BOLSONARO E GUEDES DESTROEM RESERVAS
NACIONAIS
Venda de reservas internacionais pelo
governo deixará Brasil vulnerável a crises externas
Acumulados nos governos Lula e Dilma, ativos são um "seguro" que o país tem, mas
do qual está se desfazendo para implementar a agenda ultraliberal
Por Eduardo Maretti, da RBA
Publicado 13/01/2020 - 20h23
Marcello Casal/ABr
Na verdade, o governo vende as reservas para abater dívida bruta e se desfazer
de um instrumento de política cambial
São Paulo – No ano passado, o Banco Central (BC) vendeu US$ 36,9 bilhões das
reservas internacionais brasileiras, que servem como garantia ou seguro em
momentos de crises cambiais. Ao final do ano de 2002, antes de o ex-presidente
Luiz Inácio Lula da Silva assumir a presidência da República, as reservas
brasileiras eram de US$ 38 bilhões. Em março de 2016, em pleno processo de
impeachment da presidenta Dilma Rousseff, elas somavam US$ 372 bilhões.
A “queima” das reservas pelo governo Jair Bolsonaro é explicada comumente pela
necessidade de o BC conter a alta do dólar, e porque o Brasil registrou em 2019
a expressiva saída de recursos da ordem de US$ 45 bilhões.
“Na verdade, o governo vende as reservas para abater dívida bruta e para se
desfazer de um instrumento de política cambial, porque acha que não precisa
dela. Acha que o mercado de câmbio tem que se autorregular e ser determinado
exclusivamente pelo mercado”, explica o economista e professor da Universidade
Estadual de Campinas (Unicamp) Pedro Rossi. “As reservas dão ao governo mais
autonomia de política econômica. Mas vender desta forma é ruim, porque não tem
objetivo estratégico claro.”
O fato de as reservas internacionais – deixadas por Lula e Dilma – ainda estarem
em um patamar alto “é um fator crucial para o país não estar numa situação igual
ou pior do que a da Argentina”, diz o economista e ex-presidente da Caixa
Econômica Federal Jorge Mattoso.
A continuidade desse movimento é perigosa, na opinião de Rossi. “Se o governo
continuar sinalizando na redução das reservas e o mercado entender que o Brasil
quer se desfazer dos instrumentos de política econômica e cambial, é
preocupante, ainda mais porque o mercado externo é complexo e há mudanças em
curso que precisam de atenção do governo.”
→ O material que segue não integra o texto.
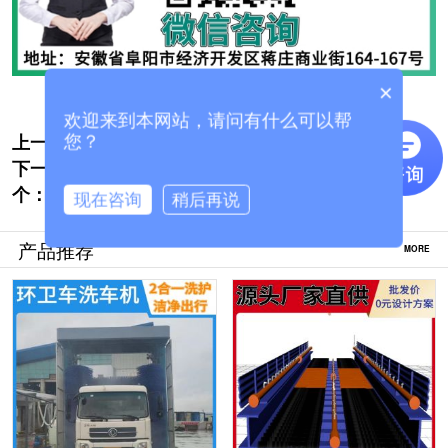
×
欢迎来到本网站，请问有什么可以帮
上一个:
嘉峪关龙门往复式洗车机在哪里购买[隆茂鑫
您？
下一
晟]
加油站智能洗车机全自动哪里有卖的[隆茂鑫
个：
晟]
现在咨询
稍后再说
产品推荐
MORE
A complexidade do cenário internacional, hoje instável, envolve a guerra
comercial China-Estados Unidos, a reorganização da Europa, com o Brexit, as
várias tensões geopolíticas de desfecho imprevisível, como a dos EUA com o Irã.
Esses fatores trazem consigo a possibilidade de crise financeira e, portanto,
quanto mais as reservas brasileiras caírem, maior será a vulnerabilidade do
país.
O comércio exterior é revelador da atual conjuntura interna brasileira, e também
da conjuntura internacional. A balança comercial apresentou em 2019 o pior
resultado desde 2015, com superávit de US$ 46,7 bilhões no ano. Em 2015, o
superávit foi de US$ 19,5 bilhões.
Para Mattoso, o horizonte está longe de ser promissor, dado que o governo
Bolsonaro, com sua agenda ultraliberal, ainda tem três anos de mandato. “Os
estrangeiros não estão investindo, estamos exportando menos. Não tem
investimento nem na área financeira, nem na área produtiva e muito menos
investimento público, e não podemos esperar que este governo vá fazer alguma
coisa nesse sentido”, diz. “Portanto, a situação em 2019 deve continuar em 2020.
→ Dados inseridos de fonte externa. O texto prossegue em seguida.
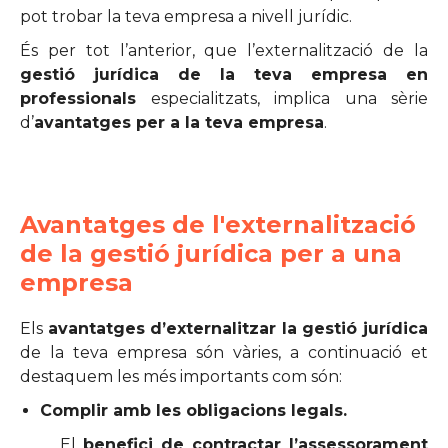
pot trobar la teva empresa a nivell jurídic.
És per tot l’anterior, que l’externalització de la
gestió jurídica de la teva empresa en
professionals
especialitzats, implica una sèrie
d’
avantatges per a la teva empresa
.
Avantatges de l'externalització
de la gestió jurídica per a una
empresa
Els
avantatges d’externalitzar la gestió jurídica
de la teva empresa són vàries, a continuació et
destaquem les més importants com són:
Complir amb les obligacions legals.
El
benefici de contractar l’assessorament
Vamos provavelmente usar ainda mais as reservas e dependemos cada vez mais
desses recursos para garantir alguns anos de sobrevivência ao país.”
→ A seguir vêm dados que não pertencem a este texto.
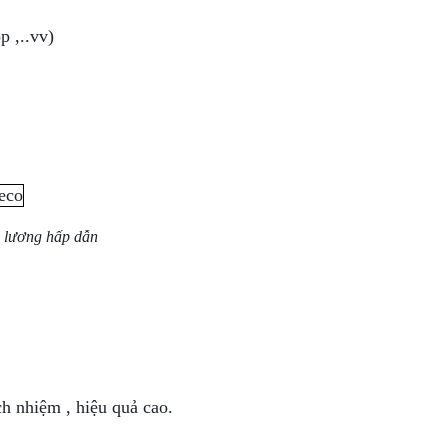
p ,..vv)
o lương hấp dẫn
ch nhiệm , hiệu quả cao.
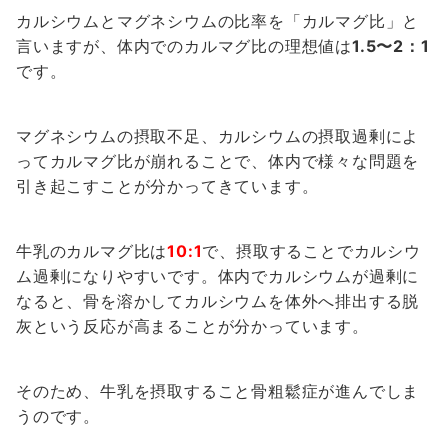
カルシウムとマグネシウムの比率を「カルマグ比」と
言いますが、体内でのカルマグ比の理想値は
1.5〜2：1
です。
マグネシウムの摂取不足、カルシウムの摂取過剰によ
ってカルマグ比が崩れることで、体内で様々な問題を
引き起こすことが分かってきています。
牛乳のカルマグ比は
10:1
で、摂取することでカルシウ
ム過剰になりやすいです。体内でカルシウムが過剰に
なると、骨を溶かしてカルシウムを体外へ排出する脱
灰という反応が高まることが分かっています。
そのため、牛乳を摂取すること骨粗鬆症が進んでしま
うのです。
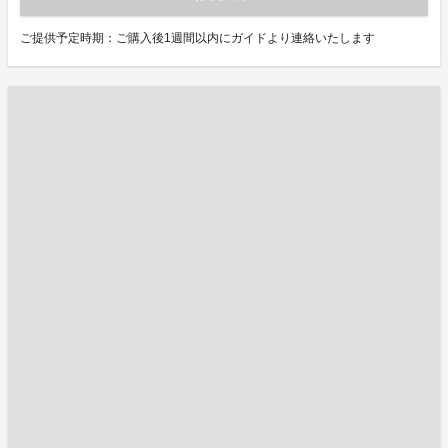
ご提供予定時期：ご購入後1週間以内にガイドより連絡いたします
O movimento brasileiro relativo às reservas, na opinião de Rossi, faz parte de
um conjunto de políticas que devem ser analisadas separadamente, mas que estão
dentro da “agenda anacrônica de defesa radical de um liberalismo financeiro,
comercial, unilateral, sem contrapartida e visão estratégica, o que inclui a
política cambial e a venda de reservas”.
Um projeto enviado pelo governo ao Congresso é simbólico dessa agenda, comandada
pelo ministro da Economia, Paulo Guedes. O projeto inclui a possibilidade de
pessoas físicas e jurídicas abrirem conta no Brasil em dólar. “O Brasil caminha
para ser um Equador ou uma Argentina. No conjunto, as políticas voltadas para as
reservas refletem a orientação ultraliberal, anacrônica, que o governo está
implementando em várias áreas”, diz Rossi.